Wes Roemer, rhp, Diamondbacks: Arizona drafted Roemer as a supplemental first-round pick four years ago out of Cal State Fullerton. He reached Double-A Mobile in 2009 and climbed his way to Triple-A Reno in 2010 but finished with a 7.03 ERA in 71 2/3 innings for the Aces. Now Roemer is 24, back in Mobile and pitching well. It's average stuff at best, but he throws strikes and has a 2.94 ERA in 70 1/3 innings, so there's still some chance he could carve out a role as a fifth starter down the road.


With draft day coming up, it's fitting to acknowledge Adam Loewen's solid season.

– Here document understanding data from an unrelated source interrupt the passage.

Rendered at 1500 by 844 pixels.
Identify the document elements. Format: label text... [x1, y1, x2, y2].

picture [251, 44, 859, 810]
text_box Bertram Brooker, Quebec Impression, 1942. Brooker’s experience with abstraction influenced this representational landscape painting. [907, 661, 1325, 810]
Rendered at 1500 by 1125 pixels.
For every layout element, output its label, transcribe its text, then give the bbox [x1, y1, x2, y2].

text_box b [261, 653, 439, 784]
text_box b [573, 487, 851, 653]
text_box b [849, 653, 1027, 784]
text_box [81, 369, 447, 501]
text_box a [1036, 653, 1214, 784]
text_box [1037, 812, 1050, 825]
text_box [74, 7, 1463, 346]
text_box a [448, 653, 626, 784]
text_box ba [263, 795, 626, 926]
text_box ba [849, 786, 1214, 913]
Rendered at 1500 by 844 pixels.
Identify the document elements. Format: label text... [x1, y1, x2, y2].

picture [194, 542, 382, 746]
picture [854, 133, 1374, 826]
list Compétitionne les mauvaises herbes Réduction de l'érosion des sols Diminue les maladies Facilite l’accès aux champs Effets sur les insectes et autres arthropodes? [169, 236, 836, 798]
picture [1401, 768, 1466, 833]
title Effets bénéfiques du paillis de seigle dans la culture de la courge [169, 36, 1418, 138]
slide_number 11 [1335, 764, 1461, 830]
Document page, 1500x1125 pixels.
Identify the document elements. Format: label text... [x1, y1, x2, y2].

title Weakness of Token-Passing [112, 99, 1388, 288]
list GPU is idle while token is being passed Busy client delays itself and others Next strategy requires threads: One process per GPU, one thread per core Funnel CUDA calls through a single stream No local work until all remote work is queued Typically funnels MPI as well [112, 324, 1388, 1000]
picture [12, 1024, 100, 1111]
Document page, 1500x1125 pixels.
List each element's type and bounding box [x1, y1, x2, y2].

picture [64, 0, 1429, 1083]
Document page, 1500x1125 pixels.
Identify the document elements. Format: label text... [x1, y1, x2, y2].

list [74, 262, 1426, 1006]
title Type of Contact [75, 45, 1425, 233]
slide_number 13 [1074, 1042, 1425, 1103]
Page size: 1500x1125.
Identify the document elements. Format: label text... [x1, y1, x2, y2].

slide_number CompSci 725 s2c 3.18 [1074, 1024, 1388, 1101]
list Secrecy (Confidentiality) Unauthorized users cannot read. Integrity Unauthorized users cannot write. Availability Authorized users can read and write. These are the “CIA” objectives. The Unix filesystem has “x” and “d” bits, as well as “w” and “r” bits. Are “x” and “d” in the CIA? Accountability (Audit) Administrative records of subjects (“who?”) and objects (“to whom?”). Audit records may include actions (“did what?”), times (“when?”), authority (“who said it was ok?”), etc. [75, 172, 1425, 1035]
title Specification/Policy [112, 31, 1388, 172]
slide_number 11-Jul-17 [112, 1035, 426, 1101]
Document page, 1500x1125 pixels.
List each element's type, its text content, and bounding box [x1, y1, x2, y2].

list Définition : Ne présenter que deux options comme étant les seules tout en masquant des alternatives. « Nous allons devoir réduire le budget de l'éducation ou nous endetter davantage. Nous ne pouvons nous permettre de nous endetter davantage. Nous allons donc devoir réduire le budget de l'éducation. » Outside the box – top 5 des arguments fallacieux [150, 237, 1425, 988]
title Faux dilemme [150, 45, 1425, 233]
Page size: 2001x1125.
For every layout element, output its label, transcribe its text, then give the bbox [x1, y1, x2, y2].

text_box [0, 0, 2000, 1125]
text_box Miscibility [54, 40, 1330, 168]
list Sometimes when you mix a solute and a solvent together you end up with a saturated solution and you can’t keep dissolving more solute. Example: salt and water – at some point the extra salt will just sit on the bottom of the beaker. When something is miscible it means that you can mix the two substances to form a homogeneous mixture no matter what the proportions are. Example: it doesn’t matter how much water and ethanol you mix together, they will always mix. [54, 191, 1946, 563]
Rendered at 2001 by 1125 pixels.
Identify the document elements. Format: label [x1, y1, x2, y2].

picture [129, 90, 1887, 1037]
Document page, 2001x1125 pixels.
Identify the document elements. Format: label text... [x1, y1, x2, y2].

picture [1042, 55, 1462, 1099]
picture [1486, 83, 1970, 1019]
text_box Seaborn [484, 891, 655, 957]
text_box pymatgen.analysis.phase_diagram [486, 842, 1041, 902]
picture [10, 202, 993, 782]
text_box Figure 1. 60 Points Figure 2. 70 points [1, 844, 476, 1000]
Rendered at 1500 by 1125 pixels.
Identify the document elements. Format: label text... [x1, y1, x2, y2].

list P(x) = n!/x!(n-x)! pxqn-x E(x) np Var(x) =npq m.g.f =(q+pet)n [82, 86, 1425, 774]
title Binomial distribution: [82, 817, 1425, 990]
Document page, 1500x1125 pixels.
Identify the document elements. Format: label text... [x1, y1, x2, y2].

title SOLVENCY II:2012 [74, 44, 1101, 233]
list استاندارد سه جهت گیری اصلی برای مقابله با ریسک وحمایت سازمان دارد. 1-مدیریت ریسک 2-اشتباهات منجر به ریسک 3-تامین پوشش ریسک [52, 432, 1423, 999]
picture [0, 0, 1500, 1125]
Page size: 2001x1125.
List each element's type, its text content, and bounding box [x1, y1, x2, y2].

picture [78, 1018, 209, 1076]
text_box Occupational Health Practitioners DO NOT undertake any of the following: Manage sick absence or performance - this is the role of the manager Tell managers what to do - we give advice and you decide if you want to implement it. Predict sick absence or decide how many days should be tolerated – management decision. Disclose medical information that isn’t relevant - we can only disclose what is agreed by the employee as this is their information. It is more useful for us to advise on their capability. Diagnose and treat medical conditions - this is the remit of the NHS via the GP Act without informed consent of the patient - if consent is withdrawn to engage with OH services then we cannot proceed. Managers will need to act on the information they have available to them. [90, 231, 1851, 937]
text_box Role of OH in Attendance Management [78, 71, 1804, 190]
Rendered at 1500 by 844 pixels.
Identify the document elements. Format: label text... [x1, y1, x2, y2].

A first-round pick of the Orioles in 2002 as a lefthanded pitcher (he signed the following year as a draft-and-follow), Loewen made it to the majors, but his second elbow fracture of his career left him with the choice of a nearly two-year rehab before he could get back on the mound. He decided instead to move to the batter's box, what with his background as a two-way prospect in high school and junior college. As a 27-year-old, Loewen is old for a prospect, and he's done much of his damage this season in Triple-A Las Vegas, but his .317/.379/.571 batting line is hard to ignore.


Many minor league pitchers this year have taken to pounding the zone with strike after strike and seeing what happens. Nationals Triple-A righty Brad Meyers and his 59-to-2 strikeout-to-walk ratio stand out, while Rangers righty Joe Wieland and his eight-start walk-less streak is another adherent. But Bradenton righty Kyle McPherson's 55-to-6 strikeout-to-walk ratio deserves mention as well. Despite the numbers, the 23-year-old Pirates farmhand doesn't have Kevin Slowey-esque command. He doesn't paint corners, but he does throw strike after strike, and he's found that few hitters can make him pay if he stays ahead in the count.